Vladimir Putin is TIME magazine’s Person of the Year for 2007. To accompany their cover photo, which is remarkably suggestive of Lord Voldemort, editors Richard Stengel and Adi Ignatius made a special trip to Moscow to provide us with their trademark up-close-and-personal assessment the man.
Among the many verdicts they render, however, there is one that just does not ring true. “Putin,” they write, “is sardonic but humorless. In our hours together, he didn't attempt a joke, and he misread several of our attempts at playfulness.”
Not funny? Not playful? Putin? I think his G8 colleagues would beg to differ! Recall the summit in Scotland, when Schroeder casually remarked of the Brits: “You can’t trust people who cook as badly as that,” to which Putin deftly added, “but what about hamburgers?”
Or the summit in St. Petersburg when, after acknowledging the accolades of his guests, Putin added, “My next big goal is to find a way that Jacques Chirac won’t complain about the food.” And who can forget Putin’s inimitable repartee to George Bush’s wish that Russia would someday become a democracy like Iraq? “We certainly would not want to have the same kind of democracy as they have in Iraq, I will tell you quite honestly.”
Not funny? To the contrary, Putin's jocular interaction with journalists is something that even the New York Times has picked up on.
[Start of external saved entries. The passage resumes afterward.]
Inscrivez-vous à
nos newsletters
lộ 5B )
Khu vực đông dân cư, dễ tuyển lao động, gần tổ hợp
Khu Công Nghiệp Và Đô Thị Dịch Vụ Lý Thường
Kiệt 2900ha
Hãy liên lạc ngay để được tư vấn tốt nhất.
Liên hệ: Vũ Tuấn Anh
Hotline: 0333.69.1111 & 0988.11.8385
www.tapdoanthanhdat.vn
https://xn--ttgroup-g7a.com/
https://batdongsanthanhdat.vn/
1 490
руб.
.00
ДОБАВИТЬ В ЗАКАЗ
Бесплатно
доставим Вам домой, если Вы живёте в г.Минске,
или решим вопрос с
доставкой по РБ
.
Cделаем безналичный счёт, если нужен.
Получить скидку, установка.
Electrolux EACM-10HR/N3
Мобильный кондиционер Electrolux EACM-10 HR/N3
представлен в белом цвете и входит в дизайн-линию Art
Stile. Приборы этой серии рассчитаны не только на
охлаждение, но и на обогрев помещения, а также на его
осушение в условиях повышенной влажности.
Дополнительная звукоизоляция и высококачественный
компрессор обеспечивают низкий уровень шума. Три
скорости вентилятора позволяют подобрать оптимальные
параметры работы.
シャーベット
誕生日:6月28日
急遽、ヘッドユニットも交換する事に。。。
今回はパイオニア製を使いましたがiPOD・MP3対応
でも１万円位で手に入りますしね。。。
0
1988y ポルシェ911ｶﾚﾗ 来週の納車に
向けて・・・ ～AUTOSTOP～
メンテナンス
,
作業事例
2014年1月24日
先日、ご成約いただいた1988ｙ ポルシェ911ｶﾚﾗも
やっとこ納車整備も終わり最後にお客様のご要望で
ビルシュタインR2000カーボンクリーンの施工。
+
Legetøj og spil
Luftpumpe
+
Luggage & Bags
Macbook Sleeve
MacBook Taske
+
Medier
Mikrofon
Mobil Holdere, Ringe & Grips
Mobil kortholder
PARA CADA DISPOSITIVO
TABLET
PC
So how did Time magazine’s editors get the impression that Putin was humorless? The full transcript of the interview, available on the Kremlin’s web site, reveals how the editors went about attempting to be playful.
At the very outset, after informing the President what an important and serious an interview this will be, one of the editors, presumably Adi Ignatius, tries to connect with Putin on a personal level by informing him that they had been born just two years apart, he in 1948 and Putin in 1946. How then can “our generation” learn to cooperate better?
The only problem is that Putin was not born in 1946. As he gently points out to his very important and serious questioner, since his parents had lost their health as well as two children during the blockade of Leningrad, “I think I was born a bit later—in 1952.”
Not funny? That one had me rolling in the aisles.
Later on during the session, having explained to his questioners in excruciating detail why Russia does not intervene in the internal affairs of other countries--it inevitably causes unforeseen repercussions--they make another stab at playfulness by suggesting that, since Putin feels that external forces are trying to influence the affairs inside Russia, he should do the same to America. TIME magazine would be only too happy to serve as a conduit so go ahead, they say, tell us your choice for the next president of the United States: “Perhaps, in this way, you can yourself influence the American elections.”
But rather than understanding this as an attempt at playfulness, Putin drily responds: “I see that you have understood nothing. The principle that guides us is that we consider it bad to intervene in the internal affairs of other countries.”
What a grouch!
Admittedly, a lot gets lost in the translation of Putin’s earthy humor, but it is clearly wrong to call him humorless. Understanding the humor of others, however, does take a conscious effort—the effort of putting one’s self in another person’s shoes.
When this happens, humor can become a bridge and a learning device that allows us to see ourselves as others see us. As when, in an interview with the German news magazine Spiegel, Putin recalled an old East German joke: “How can you tell which of the telephones on [Communist party leader] Honecker’s desk is the direct line to Moscow? The one with only a receiver and no mouthpiece. . . . The same goes for NATO, except that the telephone line goes not to Moscow in this case but to Washington.”
That’s a joke, of course, but as Putin likes to remind his interviewers, every joke contains a grain of truth. One just has to be willing to see it.